Mathias: "Zu Anfang war es uns wichtig, dass wir die Stücke halbwegs spielen konnten, uns zu merken, wann die Bridge kommt. Irgendwann kann man das dann und geht tiefer. Man lernt ja auch, bessere Songs zu schreiben, weil man irgendwann einfach weiß, worauf man zu achten hat und was man spielen muss, um etwas Bestimmtes zu erzeugen."

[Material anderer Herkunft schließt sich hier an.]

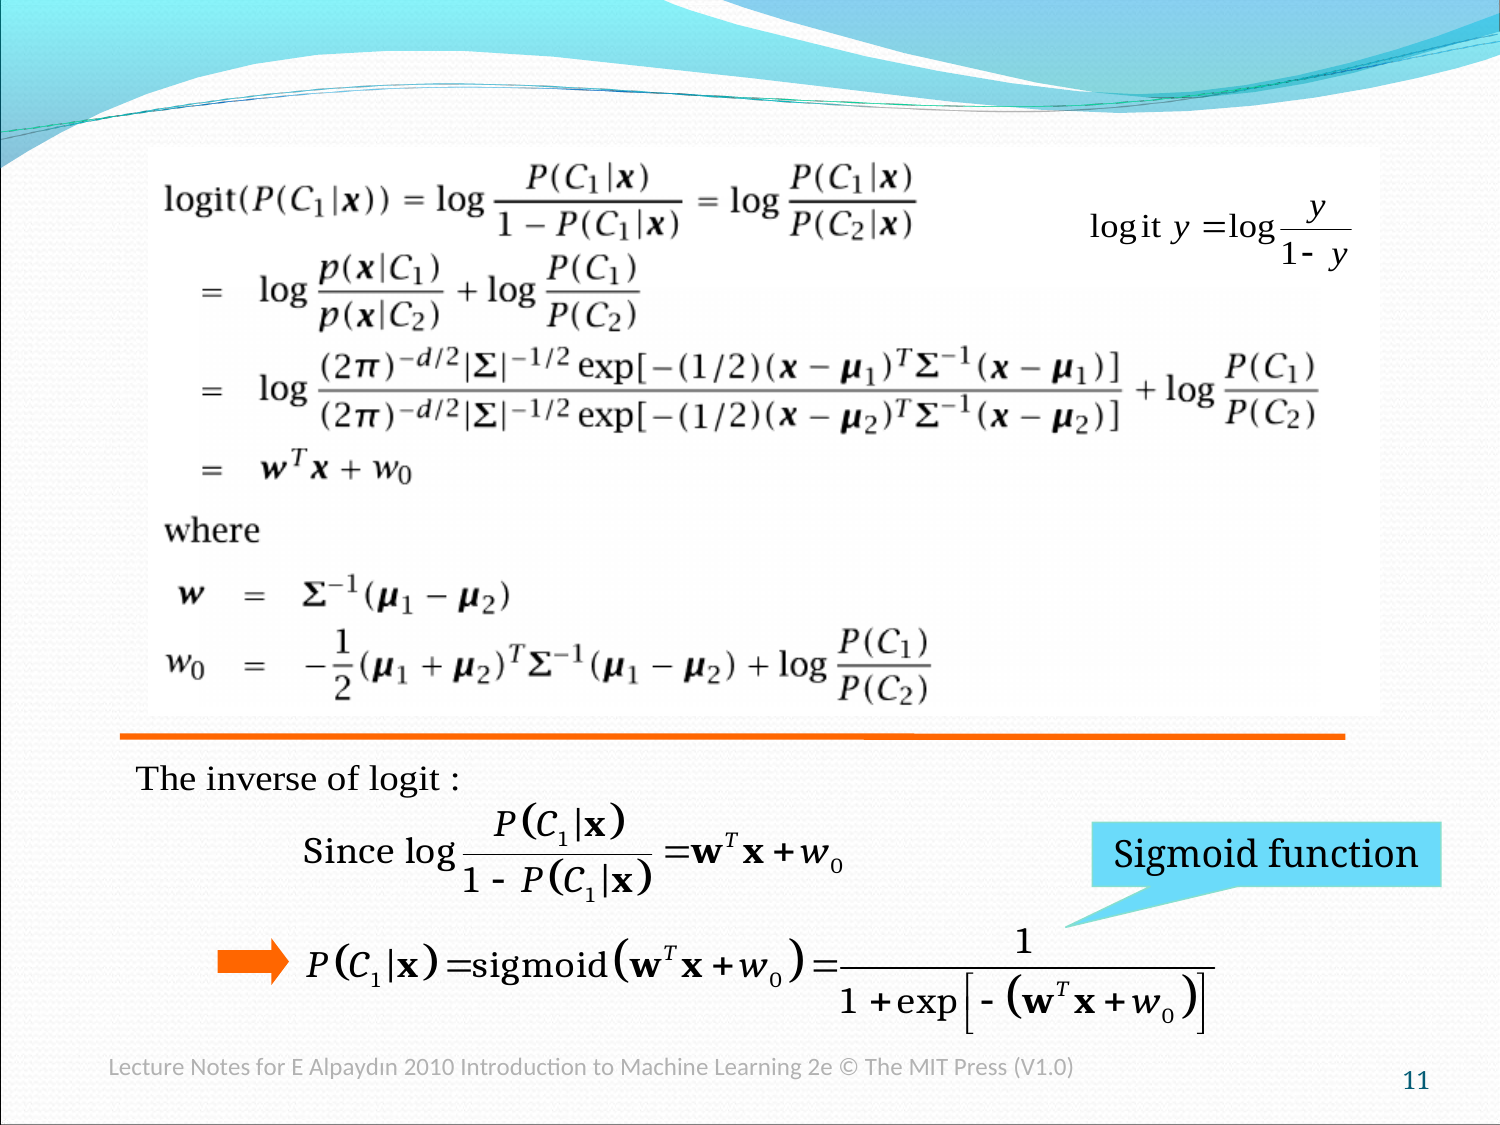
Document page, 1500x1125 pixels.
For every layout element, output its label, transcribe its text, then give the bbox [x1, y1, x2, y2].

chart [130, 757, 1224, 1042]
text_box Sigmoid function [1065, 822, 1441, 928]
text_box [218, 940, 289, 983]
picture [0, 0, 1500, 1125]
text_box <number> [1080, 1023, 1431, 1099]
chart [1083, 180, 1362, 282]
text_box Lecture Notes for E Alpaydın 2010 Introduction to Machine Learning 2e © The MIT Press (V1.0) [93, 1042, 1254, 1103]
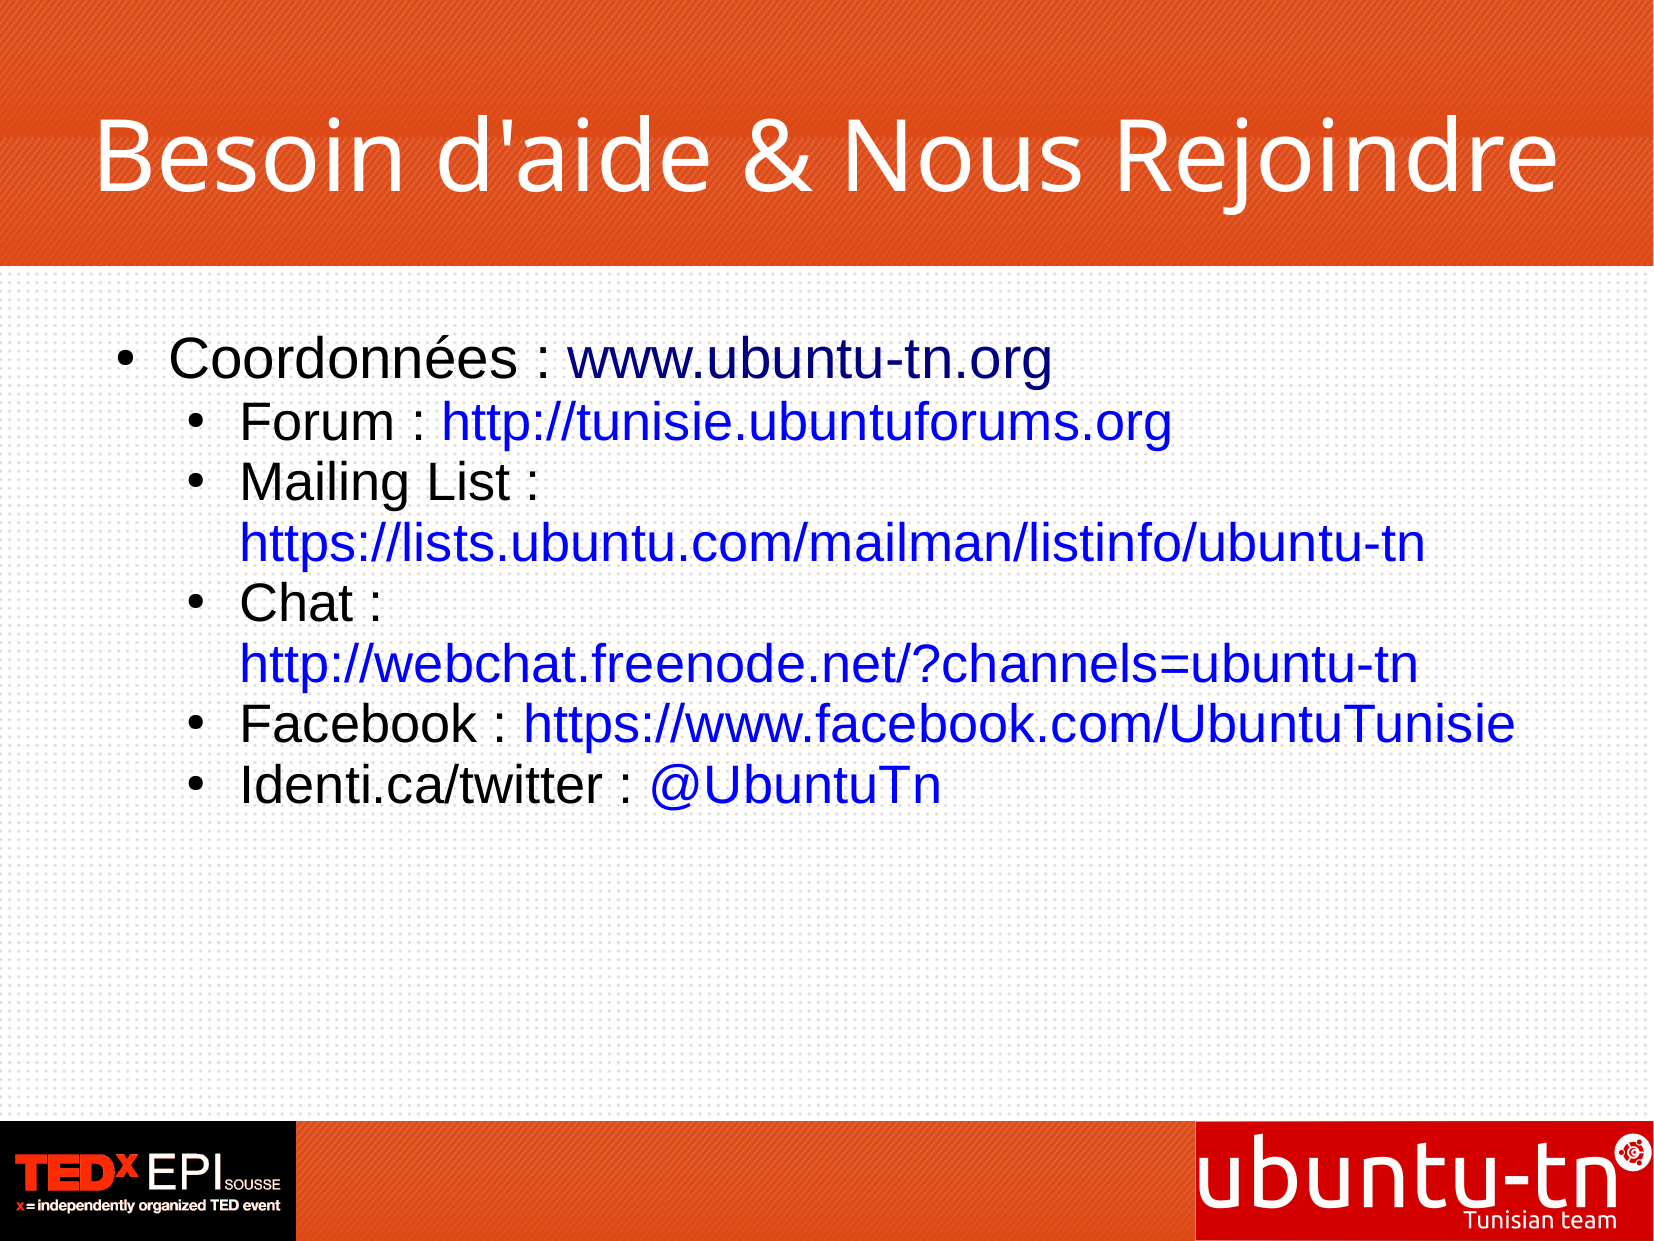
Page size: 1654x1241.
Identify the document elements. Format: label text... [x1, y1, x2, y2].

title Besoin d'aide & Nous Rejoindre [82, 49, 1571, 257]
picture [0, 0, 1654, 1241]
text_box Coordonnées : www.ubuntu-tn.org Forum : http://tunisie.ubuntuforums.org Mailing List : https://lists.ubuntu.com/mailman/listinfo/ubuntu-tn Chat : http://webchat.freenode.net/?channels=ubuntu-tn Facebook : https://www.facebook.com/UbuntuTunisie Identi.ca/twitter : @UbuntuTn [82, 318, 1571, 823]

Thomas: "Zuerst fängt man ja auch als Liveband an, und dann gibt es halt zwei Wege, die man beschreiten kann: Die einen versuchen, möglichst gut zu spielen und das Konzert so durch Sound und Zusammenspiel gut zu machen, die anderen versuchen, auf Entertainment zu setzen und zu gucken, wie man sich auf dem Gebiet verbessern kann. Wir haben uns lange darauf konzentriert, Konzerte auf der unterhaltsamen Seite zu einem Ereignis zu machen, und nicht so sehr, ein gutes Konzert abzuliefern, indem man gut spielt."

GL: Auch ein Entertainmentprogramm kann einstudiert sein, bei euch ist dagegen (fast) alles spontan, oder?

Mathias: "Ja, weil wir nicht jeden Abend das Gleiche erzählen wollen, kann das mal total gut sein, mal völlig in die Hose gehen. Dazu kommt, dass wir festgestellt haben, dass viele unseren Humor überhaupt nicht verstehen und dann wie versteinert dastehen. Gestern in Trier dagegen haben die sich schon bei 'Hallo, hier in Trier' weggeschrien."

Nino: "Wir nehmen die Musik und die Texte schon wesentlich ernster als das, was dazwischen passiert. Ich finde es sehr gut, wie Blumfeld das machen: Deren Texte sind ja noch viel ernster als unsere, aber zwischendurch erzählt Jochen halt alberne Witze von der Biene Maja."

GL: Heißt das, dass sich gerade nach dem Erfolg von "Mein sein" die Gewichtung Live/Studio bei euch etwas verschoben hat?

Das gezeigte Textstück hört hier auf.